Jill Meyer is Division Director of Ocean and Coastal Services at Lynker Technologies, LLC, a small business specializing in professional, scientific and technical services with offices in Leesburg, Virginia, Kailua, HI, and Boulder, Colorado. Lynker offers expertise in marine-based fisheries research, coastal habitat conservation, operational coastal product delivery, and ecosystem-driven marine resources management. Prior to moving to Lynker earlier this year, Jill was Director of Natural Resource Management at CSS-Dynamac. Ms. Meyer has dedicated her 25 year professional career to coastal and marine conservation as a field scientist researching sea turtle nesting, wetlands, and water quality and later overseeing federal coastal conservation and fisheries program contracts.

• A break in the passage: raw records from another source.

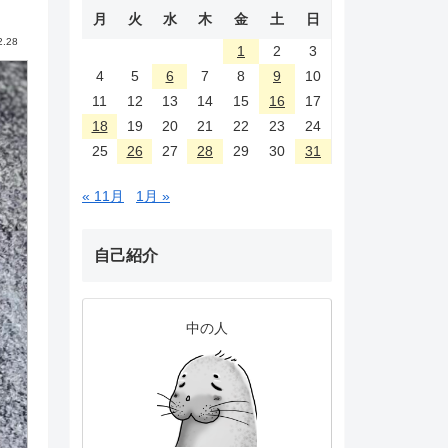
月
火
水
木
金
土
日
2.28
1
2
3
4
5
6
7
8
9
10
11
12
13
14
15
16
17
18
19
20
21
22
23
24
25
26
27
28
29
30
31
« 11月
1月 »
自己紹介
中の人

Having grown up in the Great Lakes region, she had an early and deep connection to coastal and water resources that instilled a life-long dedication to coastal science and conservation. She holds a M.S. degree in Marine Science with a focus on resource management and policy from the Virginia Institute of Marine Science. Her extensive technical experience covers coastal management and restoration, coastal field data collection and monitoring, coral reef conservation, fisheries management, and spill response and restoration. She has managed projects and directed administrative and financial operations in the private sector and for federal government contracts with agencies including National Oceanic and Atmospheric Administration (NOAA), US Fish and Wildlife Service (USFWS), National Park Service (NPS), and the Bureau of Land Management (BLM). Ms. Meyer’s TCS involvement has grown from participant and presenter at conferences, to actively supporting TCS Coastal Career Days, and serving as the TCS Development Committee Co-Chair.


Alaurah Moss is a Coastal Scientist in Dewberry’s Virginia Beach office, specializing in coastal flood risk management. Alaurah is a resource for flood forecasting, coastal hazard analysis, FEMA flood risk modeling and mapping and wetland and coastal groundwater modeling. She also supports hurricane preparedness and response activities including supporting FEMA’s disaster response efforts by performing rapid floodplain delineation to expedite disaster relief and aid to impacted communities. Alaurah received a Master of Environmental Management degree focused in Water Resources Management from the Nicholas School of the Environment at Duke University and her undergraduate degree from the University of Maryland in Environmental Science.

Alaurah recently joined The Coastal Society and is excited to serve on the TCS Board of Directors to bring a fresh perspective on emerging coastal issues. She plans on volunteering her time to support the Margaret A. Davidson Coastal Career Development Program, as she has a passion for providing mentorship to university students or young professionals on career advancement. As a TCS board member, she also aims to increase TCS member awareness and foster dialogue on coastal climate change issues and strategies to combat sea level rise and recurrent coastal flooding.